A study found 41% of businesses integrated ESG criteria in the variable remuneration of managers and among the criteria taken into account, the number one was CO2 emission reduction. Meanwhile, 75% of CEOs stating that they expect ESG & sustainability management pressure to intensify over the next three years, the expected continuation in growth of CSO hires in the coming years reflects a necessity to meet the expectations of internal and external stakeholders. Some specific examples of factors driving this expansion include:
- Companies are looking to bring CSOs on board to provide internal alignment and education to address growing demands from both employees and external stakeholders, particularly concerning their environmental footprint, health and safety, energy efficiency, and social responsibility.
- There is therefore a growing pressure for companies and organisations to bring on a high-level external representative who can serve as a point of contact with internal and external stakeholders regarding key sustainability issues.
- There is increasing pressure for companies to develop and implement a comprehensive sustainability strategy that is aligned with the company’s specific business objectives and processes. A well-developed and implemented sustainability strategy is increasingly crucial in driving value creation.
- An increase in ESG reporting requirements and directives necessitates a senior management position to oversee reporting issues and financial risk-related issues across various departments.
- Finally, as found by PWC, companies with CSOs are better ESG performers and therefore have a competitive advantage.
How future CSOs set up management and oversight is crucial to the effective execution of their function. Furthermore, it is also crucial to the organisation’s credibility on ESG and sustainability-related issues. Therefore, the future will inevitably see different firms requiring different types of CSOs to drive transformation.
Moreover, for future ESG strategies to be effectively implemented, it will be increasingly important for CSOs to focus upon:
- Taking ownership of ALL of the aforementioned responsibilities.
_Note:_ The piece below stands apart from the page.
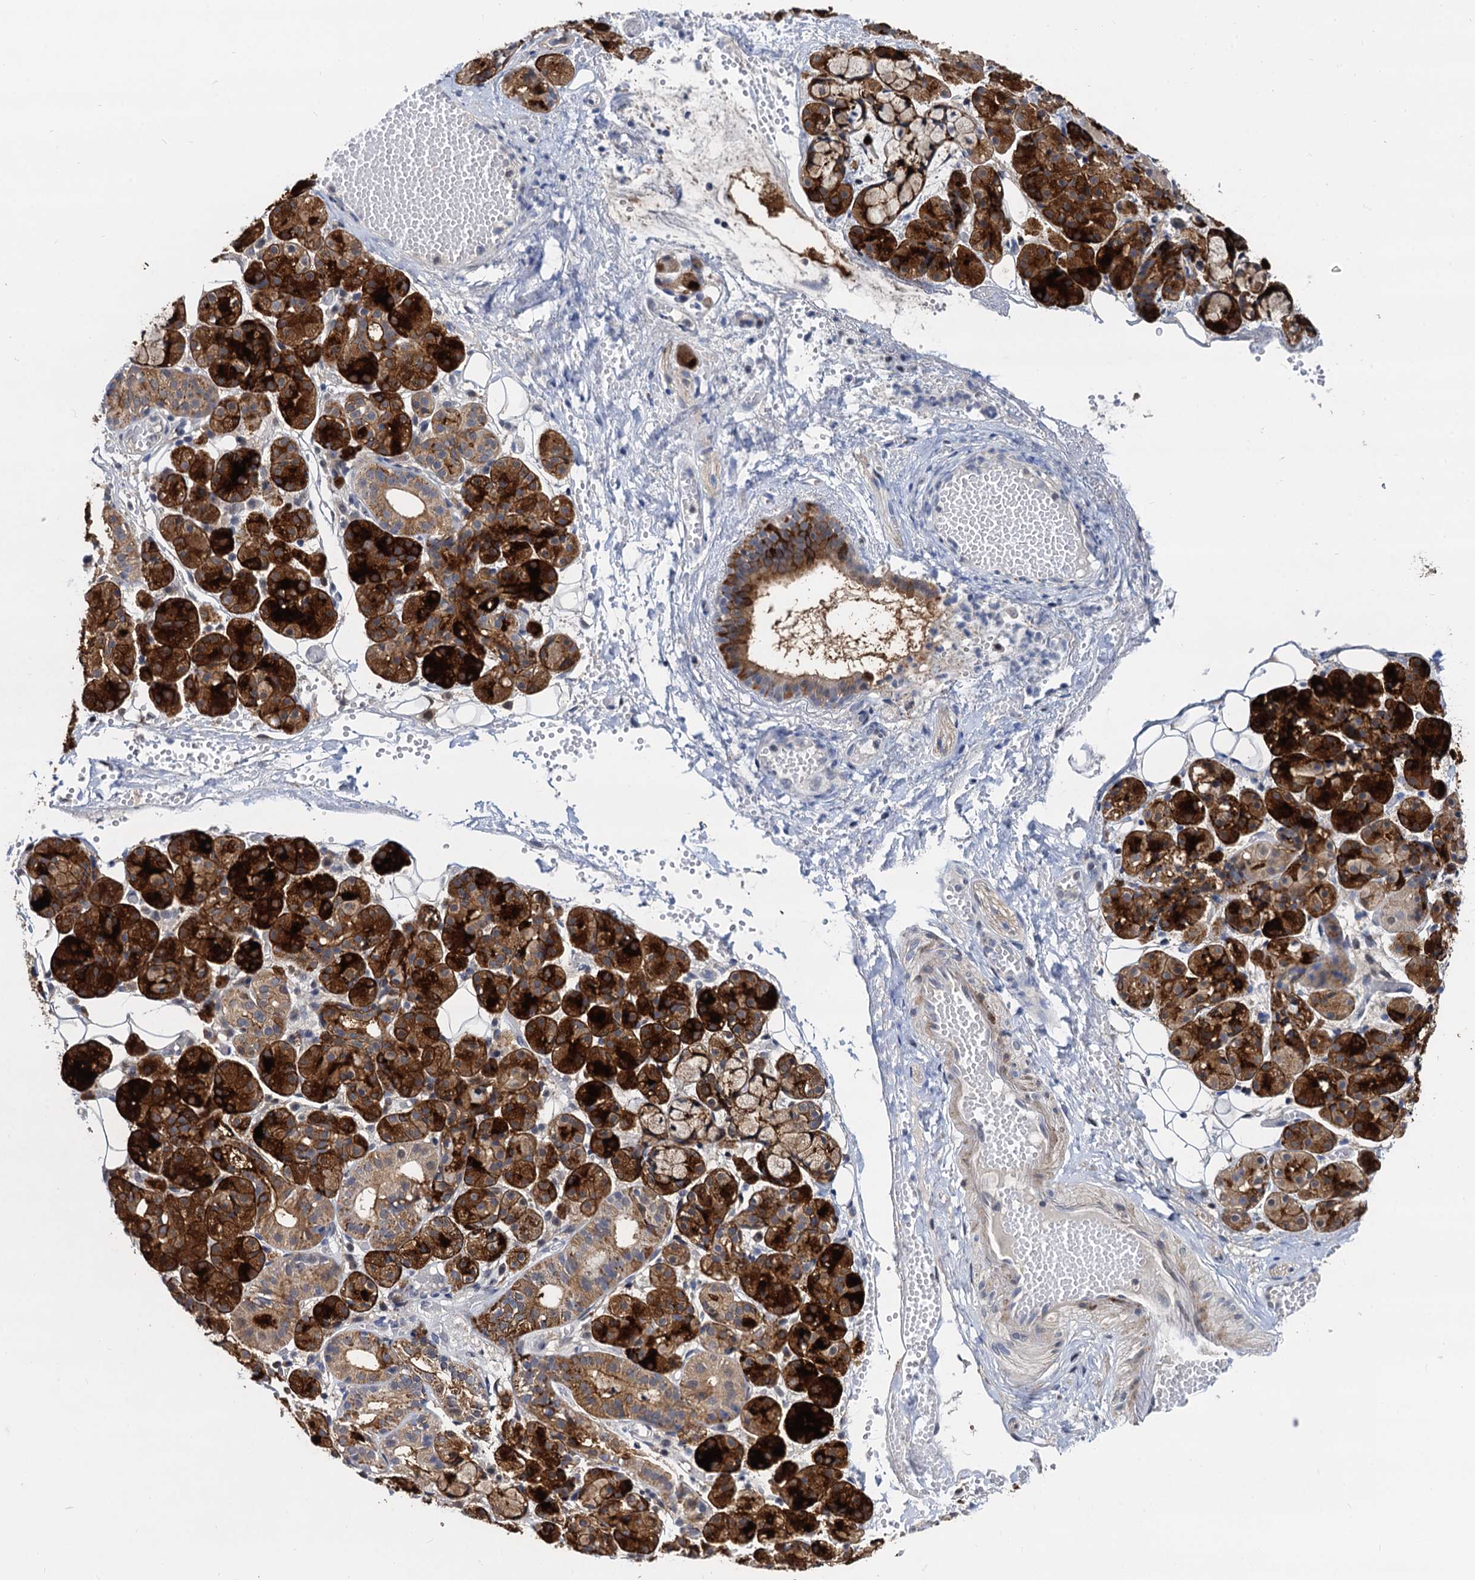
{"staining": {"intensity": "strong", "quantity": ">75%", "location": "cytoplasmic/membranous"}, "tissue": "salivary gland", "cell_type": "Glandular cells", "image_type": "normal", "snomed": [{"axis": "morphology", "description": "Normal tissue, NOS"}, {"axis": "topography", "description": "Salivary gland"}], "caption": "A high amount of strong cytoplasmic/membranous staining is seen in approximately >75% of glandular cells in unremarkable salivary gland.", "gene": "PSMD4", "patient": {"sex": "male", "age": 63}}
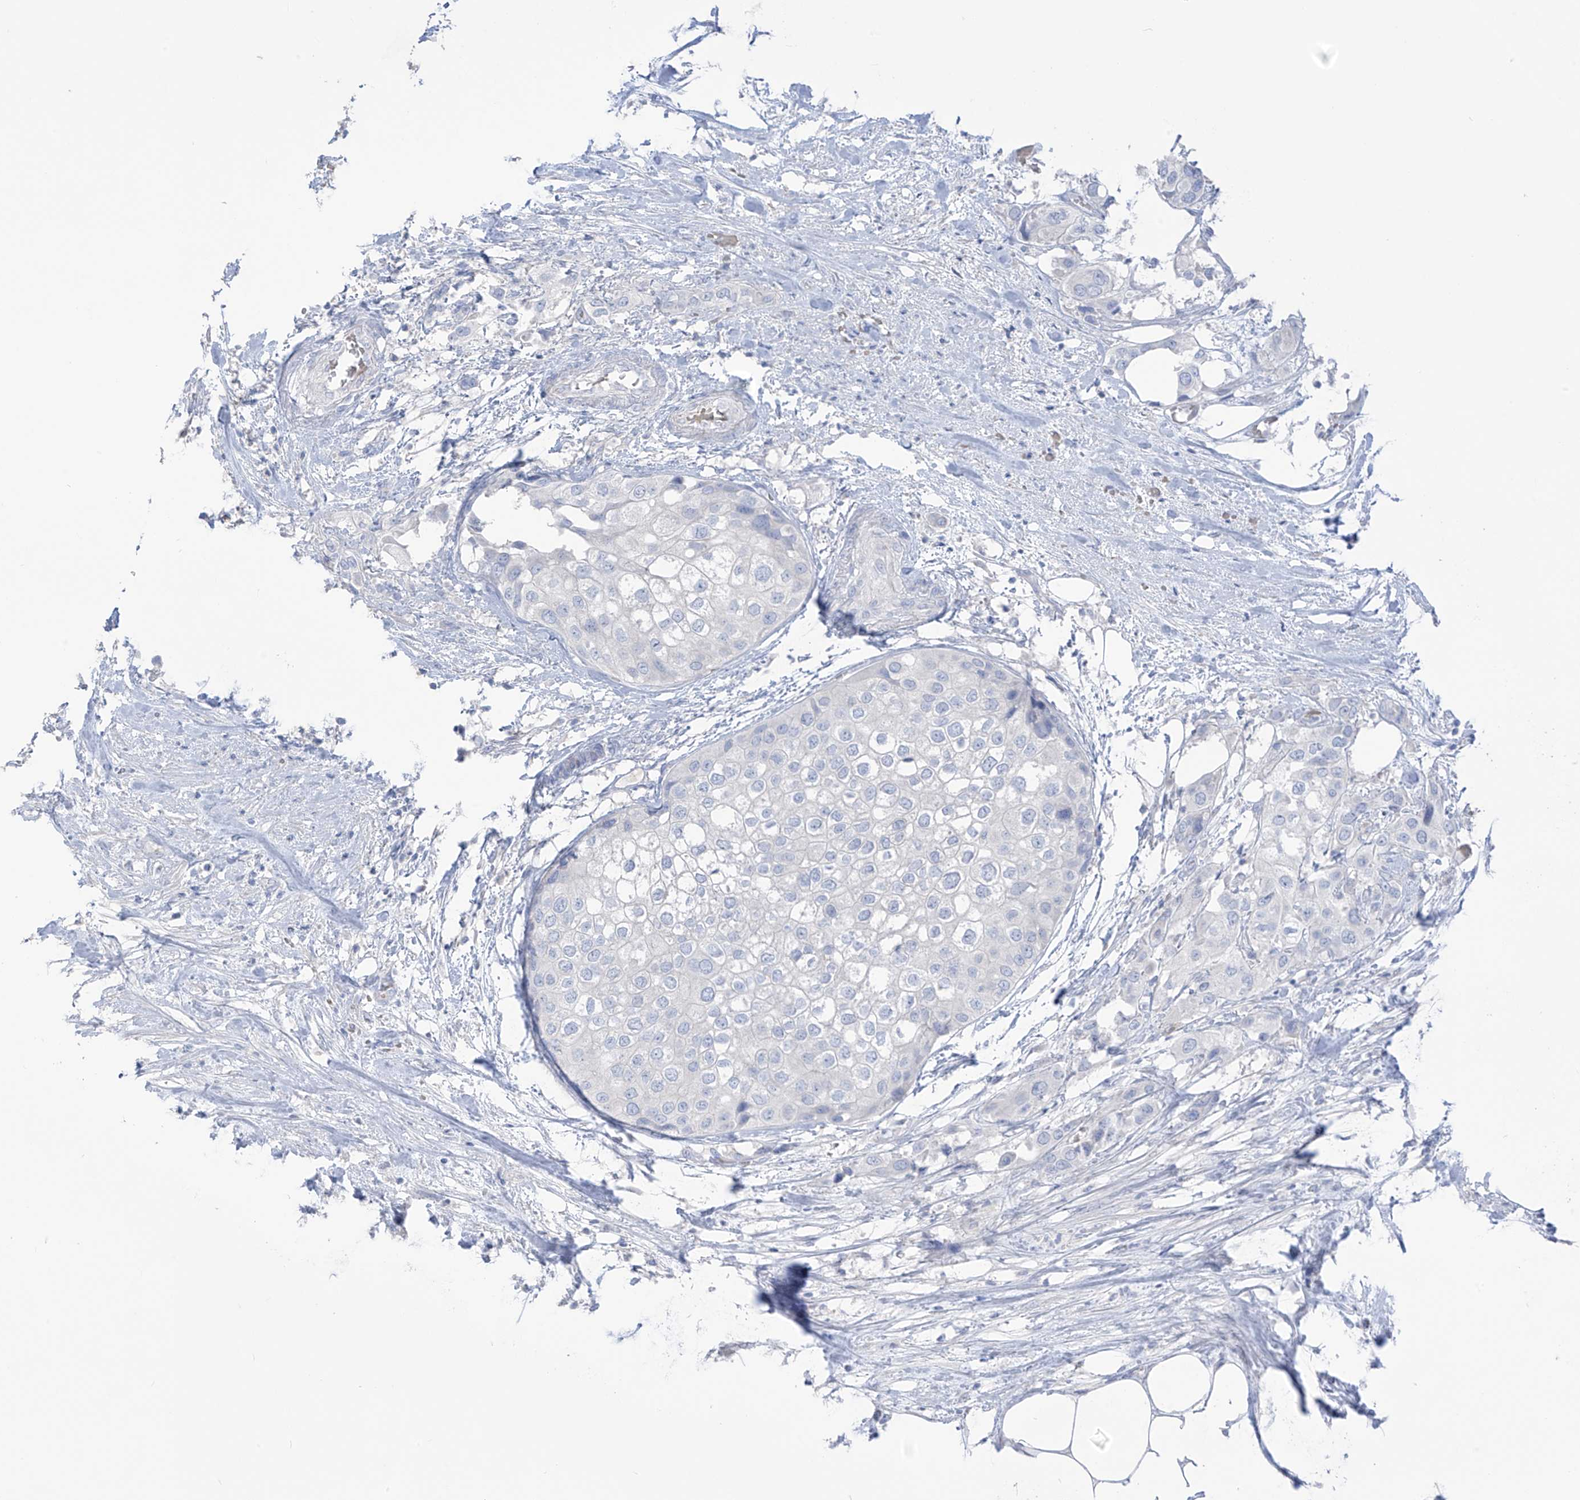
{"staining": {"intensity": "negative", "quantity": "none", "location": "none"}, "tissue": "urothelial cancer", "cell_type": "Tumor cells", "image_type": "cancer", "snomed": [{"axis": "morphology", "description": "Urothelial carcinoma, High grade"}, {"axis": "topography", "description": "Urinary bladder"}], "caption": "Tumor cells are negative for brown protein staining in urothelial cancer.", "gene": "ASPRV1", "patient": {"sex": "male", "age": 64}}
- Ensuring that not only sustainability but social and governance factors are also made a central focus within the wider ESG strategy.
- Defining where there are gaps, and closing these gaps.
In summary, companies can’t sit on the fence. You’re either part of the solution or part of the problem.
Growing societal and regulatory demands and increasing pressure from internal and external stakeholders pose vast financial risks to businesses that do not take action against climate change. Meanwhile, companies that do not implement an actionable and meaningful ESG strategy within their operations will not benefit from such value creation.